L’udienza è fissata per il prossimo 7 ottobre. I concessionari cominciano a tremare: la richiesta, pare certo, dovrebbe essere della pena massima. Cioè, appunto, oltre un miliardo. Ma chissà se, anche in caso di condanna, la somma davvero sarà pagata. Il mondo dei giochi d’azzardo legali gode infatti di molte simpatie politiche. Assolutamente bipartisan. L’esempio più noto è quello di Amedeo Laboccetta, vicino a Gianfranco Fini, ex uomo forte di An a Napoli e in un recente passato rappresentante legale in Italia proprio del colosso dei giochi, la Atlantis.

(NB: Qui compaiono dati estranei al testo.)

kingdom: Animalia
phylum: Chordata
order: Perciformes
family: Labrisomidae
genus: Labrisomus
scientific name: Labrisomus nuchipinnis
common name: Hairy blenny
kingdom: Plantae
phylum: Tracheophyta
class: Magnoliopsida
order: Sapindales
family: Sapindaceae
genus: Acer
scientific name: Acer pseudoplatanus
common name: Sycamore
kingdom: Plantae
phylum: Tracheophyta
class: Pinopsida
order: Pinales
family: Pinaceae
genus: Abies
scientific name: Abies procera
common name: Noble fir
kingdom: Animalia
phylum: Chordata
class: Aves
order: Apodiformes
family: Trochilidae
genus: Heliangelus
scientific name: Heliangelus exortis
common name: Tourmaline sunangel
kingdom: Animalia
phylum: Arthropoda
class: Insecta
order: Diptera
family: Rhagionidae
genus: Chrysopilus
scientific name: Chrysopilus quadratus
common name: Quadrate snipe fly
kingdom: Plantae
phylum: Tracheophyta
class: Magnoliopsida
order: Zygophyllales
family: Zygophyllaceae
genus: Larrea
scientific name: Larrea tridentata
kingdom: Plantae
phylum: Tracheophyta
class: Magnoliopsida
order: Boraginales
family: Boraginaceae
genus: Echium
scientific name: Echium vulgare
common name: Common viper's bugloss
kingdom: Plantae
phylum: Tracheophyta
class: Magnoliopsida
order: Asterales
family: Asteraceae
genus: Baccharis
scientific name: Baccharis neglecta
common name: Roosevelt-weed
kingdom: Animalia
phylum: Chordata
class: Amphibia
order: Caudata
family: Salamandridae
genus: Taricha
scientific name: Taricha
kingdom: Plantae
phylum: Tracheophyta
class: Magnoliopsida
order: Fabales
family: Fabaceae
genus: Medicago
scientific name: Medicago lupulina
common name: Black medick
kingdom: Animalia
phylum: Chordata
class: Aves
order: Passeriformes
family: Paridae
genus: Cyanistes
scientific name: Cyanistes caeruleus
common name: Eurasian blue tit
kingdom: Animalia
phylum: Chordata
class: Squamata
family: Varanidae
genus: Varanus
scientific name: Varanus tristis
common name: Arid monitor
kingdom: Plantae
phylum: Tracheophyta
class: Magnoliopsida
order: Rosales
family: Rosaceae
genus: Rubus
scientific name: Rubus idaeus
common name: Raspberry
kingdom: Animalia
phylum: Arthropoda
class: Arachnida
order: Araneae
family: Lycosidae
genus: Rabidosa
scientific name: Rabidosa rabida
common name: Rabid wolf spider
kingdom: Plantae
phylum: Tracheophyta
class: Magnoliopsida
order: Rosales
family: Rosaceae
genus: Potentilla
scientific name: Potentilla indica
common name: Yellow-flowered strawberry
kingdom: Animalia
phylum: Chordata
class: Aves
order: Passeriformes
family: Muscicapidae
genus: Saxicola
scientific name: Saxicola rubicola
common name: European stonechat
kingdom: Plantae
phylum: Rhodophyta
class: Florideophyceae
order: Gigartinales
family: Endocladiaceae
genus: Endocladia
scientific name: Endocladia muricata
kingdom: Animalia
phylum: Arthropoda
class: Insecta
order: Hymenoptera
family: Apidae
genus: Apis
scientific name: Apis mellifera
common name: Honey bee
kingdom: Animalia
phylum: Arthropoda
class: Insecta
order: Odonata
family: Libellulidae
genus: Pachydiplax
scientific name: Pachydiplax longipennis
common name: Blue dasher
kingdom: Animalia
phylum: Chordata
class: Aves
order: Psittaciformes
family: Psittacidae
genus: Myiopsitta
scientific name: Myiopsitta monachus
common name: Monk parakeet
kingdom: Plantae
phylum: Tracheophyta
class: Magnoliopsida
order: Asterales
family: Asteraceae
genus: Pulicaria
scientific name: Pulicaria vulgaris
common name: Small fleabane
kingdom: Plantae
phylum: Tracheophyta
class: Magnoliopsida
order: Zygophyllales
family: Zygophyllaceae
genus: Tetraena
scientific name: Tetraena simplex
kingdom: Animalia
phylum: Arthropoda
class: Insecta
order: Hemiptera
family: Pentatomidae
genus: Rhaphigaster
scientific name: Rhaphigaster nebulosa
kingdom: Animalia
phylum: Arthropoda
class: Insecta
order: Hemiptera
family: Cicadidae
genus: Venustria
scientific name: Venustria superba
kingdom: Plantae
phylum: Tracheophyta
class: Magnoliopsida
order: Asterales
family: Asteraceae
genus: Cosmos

Oggi è entrato alla Camera e fa parte delle commissioni V (Bilancio, Tesoro e Programmazione), VI (Finanze), cioè proprio quelle che si occupano dei giochi. Siede poi anche nell’Antimafia, e qui con la sua esperienza nel mondo dei giochi potrà senz’altro essere utile alla lotta contro la criminalità organizzata, perché, come dimostrano le inchieste della Procura di Napoli, i giochi “legali” sono diventati una delle principali fonti di sostentamento della camorra. Laboccetta giura: “Mi sono dimesso il giorno stesso in cui sono stato eletto. Dimesso da tutto. Da Atlantis, di cui non so più niente. Faccio il deputato a tempo pieno, sono nella commissione Antimafia”.